*** EXCERPT PROVIDED ***

Jaime Rios

Personal information
- Nickname: El Cieguito (The Blindy)
- Born: Jaime Rios Angulo August 14, 1953 Panama City, Panama
- Died: March 20, 2019 (aged 65) Panama
- Height: 5 ft 1 in (155 cm)
- Weight: Light flyweight; Flyweight;

Boxing career
- Stance: Orthodox

Boxing record
- Total fights: 28
- Wins: 22
- Win by KO: 10
- Losses: 5
- Draws: 1

= Jaime Rios (boxer) =

Panamanian boxer (1953–2019)

Jaime Rios (August 14, 1953 – March 20, 2019) was a Panamanian former professional boxer from 1973 to 1992.

*** End of EXCERPT PROVIDED ***
*** RAW DATA ***

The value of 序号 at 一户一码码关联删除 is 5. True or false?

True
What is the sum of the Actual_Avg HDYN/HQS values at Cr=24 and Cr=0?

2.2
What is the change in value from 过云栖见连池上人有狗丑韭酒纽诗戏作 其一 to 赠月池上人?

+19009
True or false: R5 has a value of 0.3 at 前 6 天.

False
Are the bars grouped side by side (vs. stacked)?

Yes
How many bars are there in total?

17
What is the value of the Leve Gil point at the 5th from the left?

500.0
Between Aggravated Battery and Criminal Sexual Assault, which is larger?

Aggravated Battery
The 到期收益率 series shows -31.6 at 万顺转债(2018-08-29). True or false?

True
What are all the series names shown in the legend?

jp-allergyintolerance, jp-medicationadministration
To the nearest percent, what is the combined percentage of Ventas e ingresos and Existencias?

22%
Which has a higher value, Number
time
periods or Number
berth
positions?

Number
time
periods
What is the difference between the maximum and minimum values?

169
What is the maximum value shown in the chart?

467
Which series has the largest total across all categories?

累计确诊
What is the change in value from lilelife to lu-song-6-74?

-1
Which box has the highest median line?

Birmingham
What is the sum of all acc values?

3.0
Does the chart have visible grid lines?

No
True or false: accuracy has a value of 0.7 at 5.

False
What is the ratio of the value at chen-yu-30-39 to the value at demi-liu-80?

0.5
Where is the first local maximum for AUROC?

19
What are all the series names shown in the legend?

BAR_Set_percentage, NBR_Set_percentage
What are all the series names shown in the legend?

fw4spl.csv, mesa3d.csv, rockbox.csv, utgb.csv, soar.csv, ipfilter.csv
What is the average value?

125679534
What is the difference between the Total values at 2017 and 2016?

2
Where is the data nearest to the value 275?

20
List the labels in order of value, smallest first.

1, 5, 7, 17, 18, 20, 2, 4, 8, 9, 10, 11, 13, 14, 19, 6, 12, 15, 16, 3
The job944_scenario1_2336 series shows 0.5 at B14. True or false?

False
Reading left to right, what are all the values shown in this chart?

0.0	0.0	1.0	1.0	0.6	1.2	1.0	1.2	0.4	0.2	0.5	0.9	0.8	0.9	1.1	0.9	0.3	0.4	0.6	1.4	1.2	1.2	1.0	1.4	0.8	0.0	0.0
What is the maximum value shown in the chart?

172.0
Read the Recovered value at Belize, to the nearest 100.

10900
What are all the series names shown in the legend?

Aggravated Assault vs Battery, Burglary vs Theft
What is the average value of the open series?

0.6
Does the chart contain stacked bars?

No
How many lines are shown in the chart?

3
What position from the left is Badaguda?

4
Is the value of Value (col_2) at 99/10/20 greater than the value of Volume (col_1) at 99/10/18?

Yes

*** End of RAW DATA ***

Translate this sentence from the article about the boxer Jaime Rios into Spanish: "Jaime Rios (August 14, 1953 – March 20, 2019) was a Panamanian former professional boxer from 1973 to 1992."

Jaime Rios (14 de agosto de 1953 – 20 de marzo de 2019) fue un exboxeador profesional panameño de 1973 a 1992.